Juyongguan,a gateway to ancient Beijing from Inner Mongolia, was built in a 15-kilometer long ravine flanked by mountains. The cavalrymen of Genghis Khan swept through it in the 13h century. At the center of the pass is a white marble platform named the Cloud Terrace, which was called the Crossing-Street Dagoba, since its narrow arch spanned the main street of the pass and on the top of the terrace there used to be three stone dagobas, built in the Yuan Dynasty (1206-1368 A.D.). At the bottom of the terrace is a half-octagonal arch gateway, interesting for its wealth of detail: it is decorated with splendid images of Buddha and four celestial guardians carved on the walls. The vividness of their expressions is matched by the exquisite workmanship.

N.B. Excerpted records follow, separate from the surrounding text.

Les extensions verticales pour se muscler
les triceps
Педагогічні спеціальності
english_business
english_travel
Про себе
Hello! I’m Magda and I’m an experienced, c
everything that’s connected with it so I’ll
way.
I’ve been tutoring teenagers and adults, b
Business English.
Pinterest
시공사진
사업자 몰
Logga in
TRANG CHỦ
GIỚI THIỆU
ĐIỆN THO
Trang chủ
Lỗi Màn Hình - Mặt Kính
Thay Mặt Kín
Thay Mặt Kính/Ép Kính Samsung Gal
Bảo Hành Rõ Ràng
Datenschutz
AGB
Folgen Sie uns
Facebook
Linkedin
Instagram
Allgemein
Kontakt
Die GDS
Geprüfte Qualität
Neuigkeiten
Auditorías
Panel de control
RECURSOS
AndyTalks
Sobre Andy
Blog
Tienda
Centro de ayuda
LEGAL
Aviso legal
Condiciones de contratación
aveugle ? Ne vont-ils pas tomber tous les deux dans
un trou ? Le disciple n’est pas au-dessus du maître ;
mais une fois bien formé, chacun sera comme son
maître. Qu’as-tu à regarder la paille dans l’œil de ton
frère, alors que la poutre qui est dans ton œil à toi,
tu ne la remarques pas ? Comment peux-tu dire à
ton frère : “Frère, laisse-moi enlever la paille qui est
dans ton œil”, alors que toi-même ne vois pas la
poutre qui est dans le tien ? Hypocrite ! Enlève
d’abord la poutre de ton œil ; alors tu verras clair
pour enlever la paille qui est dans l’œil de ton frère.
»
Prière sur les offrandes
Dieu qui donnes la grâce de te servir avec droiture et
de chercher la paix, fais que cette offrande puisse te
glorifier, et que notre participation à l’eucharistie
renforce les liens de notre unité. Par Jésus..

Historical records trace the construction of the origin of the Wall to defensive fortification back to the year 656 B.C. during the reign of King Cheng of the States of Chu. Its construction continued throughout the Warring States Period in the fifth Century B.C. when ducal states Yan, Zhao, Wei, and Oin were frequently plundered by the nomadic peoples living north of the Yinshan and Yanshan mountain ranges.
Walls, then, were built separately by these ducal states to ward off such harassments.
Later in 221 B.C.,when Qin conquered the other states and unified China,Emperor Qinshihuang ordered the connection of these individual walls and further extensions to form the basis of the present Great Wall.As a matter of fact,a separate outer wall was constructed north of the Yinshan range in the Han Dynasty.